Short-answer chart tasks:
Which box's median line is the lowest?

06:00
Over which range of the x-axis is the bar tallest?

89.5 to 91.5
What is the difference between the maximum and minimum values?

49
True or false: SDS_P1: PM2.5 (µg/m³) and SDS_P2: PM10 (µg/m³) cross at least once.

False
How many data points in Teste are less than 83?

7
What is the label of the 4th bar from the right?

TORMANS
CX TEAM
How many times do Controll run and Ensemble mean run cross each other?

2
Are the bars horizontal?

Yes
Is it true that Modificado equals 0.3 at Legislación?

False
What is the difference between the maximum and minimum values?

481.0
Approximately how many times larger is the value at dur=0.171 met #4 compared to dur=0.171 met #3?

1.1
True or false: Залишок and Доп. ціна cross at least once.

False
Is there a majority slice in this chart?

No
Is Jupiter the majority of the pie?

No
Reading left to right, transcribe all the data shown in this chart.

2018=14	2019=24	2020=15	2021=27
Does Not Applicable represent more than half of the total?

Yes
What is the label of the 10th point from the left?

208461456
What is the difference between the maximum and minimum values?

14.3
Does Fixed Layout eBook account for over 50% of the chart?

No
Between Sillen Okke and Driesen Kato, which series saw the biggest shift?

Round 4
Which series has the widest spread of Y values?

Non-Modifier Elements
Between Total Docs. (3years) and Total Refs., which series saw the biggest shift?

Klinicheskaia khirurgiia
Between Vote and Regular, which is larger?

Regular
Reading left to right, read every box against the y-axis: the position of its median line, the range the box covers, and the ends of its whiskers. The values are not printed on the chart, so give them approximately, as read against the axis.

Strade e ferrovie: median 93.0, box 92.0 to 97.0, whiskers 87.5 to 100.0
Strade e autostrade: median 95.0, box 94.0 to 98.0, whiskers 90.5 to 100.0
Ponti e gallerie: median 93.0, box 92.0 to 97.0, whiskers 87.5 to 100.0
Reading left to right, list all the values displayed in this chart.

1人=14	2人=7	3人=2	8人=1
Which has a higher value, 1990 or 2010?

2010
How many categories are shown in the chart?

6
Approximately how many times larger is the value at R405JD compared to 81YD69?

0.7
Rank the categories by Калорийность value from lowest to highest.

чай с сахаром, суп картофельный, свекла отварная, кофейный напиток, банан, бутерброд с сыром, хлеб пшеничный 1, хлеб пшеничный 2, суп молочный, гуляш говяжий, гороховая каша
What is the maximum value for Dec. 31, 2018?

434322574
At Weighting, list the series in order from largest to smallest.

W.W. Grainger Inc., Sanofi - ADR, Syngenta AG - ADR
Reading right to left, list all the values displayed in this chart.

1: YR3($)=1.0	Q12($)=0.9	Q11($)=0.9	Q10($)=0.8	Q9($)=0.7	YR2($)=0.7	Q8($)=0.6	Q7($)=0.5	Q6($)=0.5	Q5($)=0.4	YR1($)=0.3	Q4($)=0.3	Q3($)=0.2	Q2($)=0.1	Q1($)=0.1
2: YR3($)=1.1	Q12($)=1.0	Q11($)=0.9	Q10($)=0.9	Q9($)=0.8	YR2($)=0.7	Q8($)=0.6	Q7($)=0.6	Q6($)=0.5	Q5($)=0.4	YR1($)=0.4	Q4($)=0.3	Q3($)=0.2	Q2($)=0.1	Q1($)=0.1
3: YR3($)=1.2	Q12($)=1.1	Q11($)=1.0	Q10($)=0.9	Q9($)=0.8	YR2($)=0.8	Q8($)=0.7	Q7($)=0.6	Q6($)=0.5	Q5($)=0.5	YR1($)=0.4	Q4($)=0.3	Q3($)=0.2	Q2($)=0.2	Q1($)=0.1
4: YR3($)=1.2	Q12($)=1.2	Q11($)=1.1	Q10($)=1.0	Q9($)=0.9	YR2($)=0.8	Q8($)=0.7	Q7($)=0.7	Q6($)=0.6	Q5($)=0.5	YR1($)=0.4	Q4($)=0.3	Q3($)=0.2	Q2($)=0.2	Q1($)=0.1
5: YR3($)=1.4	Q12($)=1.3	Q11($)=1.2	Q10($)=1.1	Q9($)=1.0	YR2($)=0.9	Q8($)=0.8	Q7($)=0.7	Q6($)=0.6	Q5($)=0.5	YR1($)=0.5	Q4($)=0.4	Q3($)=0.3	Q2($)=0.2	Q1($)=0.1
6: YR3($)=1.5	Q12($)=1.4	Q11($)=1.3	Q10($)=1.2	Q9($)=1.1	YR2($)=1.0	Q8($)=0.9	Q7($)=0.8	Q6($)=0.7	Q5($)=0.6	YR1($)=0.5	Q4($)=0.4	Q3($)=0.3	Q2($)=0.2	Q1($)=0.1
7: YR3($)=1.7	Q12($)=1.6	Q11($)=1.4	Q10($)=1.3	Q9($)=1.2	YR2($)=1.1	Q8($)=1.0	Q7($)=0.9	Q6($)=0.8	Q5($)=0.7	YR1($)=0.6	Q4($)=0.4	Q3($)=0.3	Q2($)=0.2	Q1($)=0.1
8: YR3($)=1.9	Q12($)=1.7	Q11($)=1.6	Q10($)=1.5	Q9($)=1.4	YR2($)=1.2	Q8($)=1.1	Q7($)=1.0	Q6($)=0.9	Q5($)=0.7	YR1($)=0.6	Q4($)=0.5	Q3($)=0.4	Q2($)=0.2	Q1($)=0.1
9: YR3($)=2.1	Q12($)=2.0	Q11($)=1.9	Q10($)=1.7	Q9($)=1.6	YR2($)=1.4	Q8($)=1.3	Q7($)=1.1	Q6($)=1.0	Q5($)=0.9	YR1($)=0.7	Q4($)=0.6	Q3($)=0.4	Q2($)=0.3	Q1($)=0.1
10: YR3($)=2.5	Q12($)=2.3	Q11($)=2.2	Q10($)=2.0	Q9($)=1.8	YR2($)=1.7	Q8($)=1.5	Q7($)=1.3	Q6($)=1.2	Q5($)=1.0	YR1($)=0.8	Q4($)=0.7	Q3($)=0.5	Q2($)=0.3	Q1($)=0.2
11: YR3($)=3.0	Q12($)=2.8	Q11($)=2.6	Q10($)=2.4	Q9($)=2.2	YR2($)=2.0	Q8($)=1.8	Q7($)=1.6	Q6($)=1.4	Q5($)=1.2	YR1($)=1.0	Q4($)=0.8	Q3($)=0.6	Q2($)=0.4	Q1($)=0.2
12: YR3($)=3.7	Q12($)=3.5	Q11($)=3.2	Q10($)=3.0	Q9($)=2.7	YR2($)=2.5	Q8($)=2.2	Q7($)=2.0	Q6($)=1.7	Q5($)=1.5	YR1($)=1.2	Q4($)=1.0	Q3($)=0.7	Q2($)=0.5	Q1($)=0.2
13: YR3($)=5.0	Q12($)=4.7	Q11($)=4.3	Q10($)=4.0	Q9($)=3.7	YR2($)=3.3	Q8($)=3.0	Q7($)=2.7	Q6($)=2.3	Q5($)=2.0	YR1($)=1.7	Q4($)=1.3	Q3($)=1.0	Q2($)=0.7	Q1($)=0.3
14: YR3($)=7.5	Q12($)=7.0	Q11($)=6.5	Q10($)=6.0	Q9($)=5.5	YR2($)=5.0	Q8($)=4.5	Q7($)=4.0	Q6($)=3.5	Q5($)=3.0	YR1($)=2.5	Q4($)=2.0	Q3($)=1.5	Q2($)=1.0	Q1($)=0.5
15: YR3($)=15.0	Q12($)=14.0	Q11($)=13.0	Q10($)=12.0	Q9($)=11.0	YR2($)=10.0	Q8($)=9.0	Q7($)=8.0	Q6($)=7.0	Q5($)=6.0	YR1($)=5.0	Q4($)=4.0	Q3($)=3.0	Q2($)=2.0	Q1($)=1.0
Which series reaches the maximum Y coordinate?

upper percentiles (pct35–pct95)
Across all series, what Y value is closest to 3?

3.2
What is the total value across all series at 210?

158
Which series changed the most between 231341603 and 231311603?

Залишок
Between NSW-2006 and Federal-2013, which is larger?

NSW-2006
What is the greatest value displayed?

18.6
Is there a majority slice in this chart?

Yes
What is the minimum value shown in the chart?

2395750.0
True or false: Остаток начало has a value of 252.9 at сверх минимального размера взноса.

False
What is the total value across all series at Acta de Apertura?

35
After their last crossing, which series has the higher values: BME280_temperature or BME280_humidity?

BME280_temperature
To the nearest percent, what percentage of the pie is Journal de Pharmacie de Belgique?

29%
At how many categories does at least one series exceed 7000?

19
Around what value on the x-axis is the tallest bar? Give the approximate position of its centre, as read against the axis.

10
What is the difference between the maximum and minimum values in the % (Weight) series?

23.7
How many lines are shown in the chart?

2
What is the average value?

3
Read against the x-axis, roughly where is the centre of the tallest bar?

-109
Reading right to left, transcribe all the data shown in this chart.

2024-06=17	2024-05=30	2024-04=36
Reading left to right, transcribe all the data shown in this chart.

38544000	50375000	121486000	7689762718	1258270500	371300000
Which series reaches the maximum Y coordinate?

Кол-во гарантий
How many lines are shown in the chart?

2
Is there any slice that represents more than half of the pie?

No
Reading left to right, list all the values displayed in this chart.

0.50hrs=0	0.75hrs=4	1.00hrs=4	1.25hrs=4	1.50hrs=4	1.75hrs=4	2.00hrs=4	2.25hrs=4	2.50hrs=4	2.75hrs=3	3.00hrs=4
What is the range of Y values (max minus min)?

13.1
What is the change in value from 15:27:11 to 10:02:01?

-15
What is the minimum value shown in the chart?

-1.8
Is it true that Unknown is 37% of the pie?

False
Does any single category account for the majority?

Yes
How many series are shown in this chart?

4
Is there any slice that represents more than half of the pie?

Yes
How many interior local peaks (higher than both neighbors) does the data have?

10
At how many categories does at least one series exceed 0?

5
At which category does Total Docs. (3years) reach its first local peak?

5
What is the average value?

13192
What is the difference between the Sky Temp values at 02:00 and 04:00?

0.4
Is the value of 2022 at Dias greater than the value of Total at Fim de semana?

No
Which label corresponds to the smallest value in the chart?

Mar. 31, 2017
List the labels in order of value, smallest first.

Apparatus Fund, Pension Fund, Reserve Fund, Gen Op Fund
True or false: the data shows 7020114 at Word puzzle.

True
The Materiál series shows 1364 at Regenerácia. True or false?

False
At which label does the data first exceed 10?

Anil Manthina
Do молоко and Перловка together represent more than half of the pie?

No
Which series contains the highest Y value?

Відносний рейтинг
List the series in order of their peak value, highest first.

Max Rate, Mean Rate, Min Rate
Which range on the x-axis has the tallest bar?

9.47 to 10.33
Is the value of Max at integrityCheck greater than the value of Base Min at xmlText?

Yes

EXERCISE:
Render the material from its start through the line containing "Approximately how many times larger is the value at dur=0.171" as a JSON list of strings, with one string per line and blank lines omitted.

EXERCISE SOLUTION:
[
  "Which box's median line is the lowest?",
  "06:00",
  "Over which range of the x-axis is the bar tallest?",
  "89.5 to 91.5",
  "What is the difference between the maximum and minimum values?",
  "49",
  "True or false: SDS_P1: PM2.5 (µg/m³) and SDS_P2: PM10 (µg/m³) cross at least once.",
  "False",
  "How many data points in Teste are less than 83?",
  "7",
  "What is the label of the 4th bar from the right?",
  "TORMANS",
  "CX TEAM",
  "How many times do Controll run and Ensemble mean run cross each other?",
  "2",
  "Are the bars horizontal?",
  "Yes",
  "Is it true that Modificado equals 0.3 at Legislación?",
  "False",
  "What is the difference between the maximum and minimum values?",
  "481.0",
  "Approximately how many times larger is the value at dur=0.171 met #4 compared to dur=0.171 met #3?"
]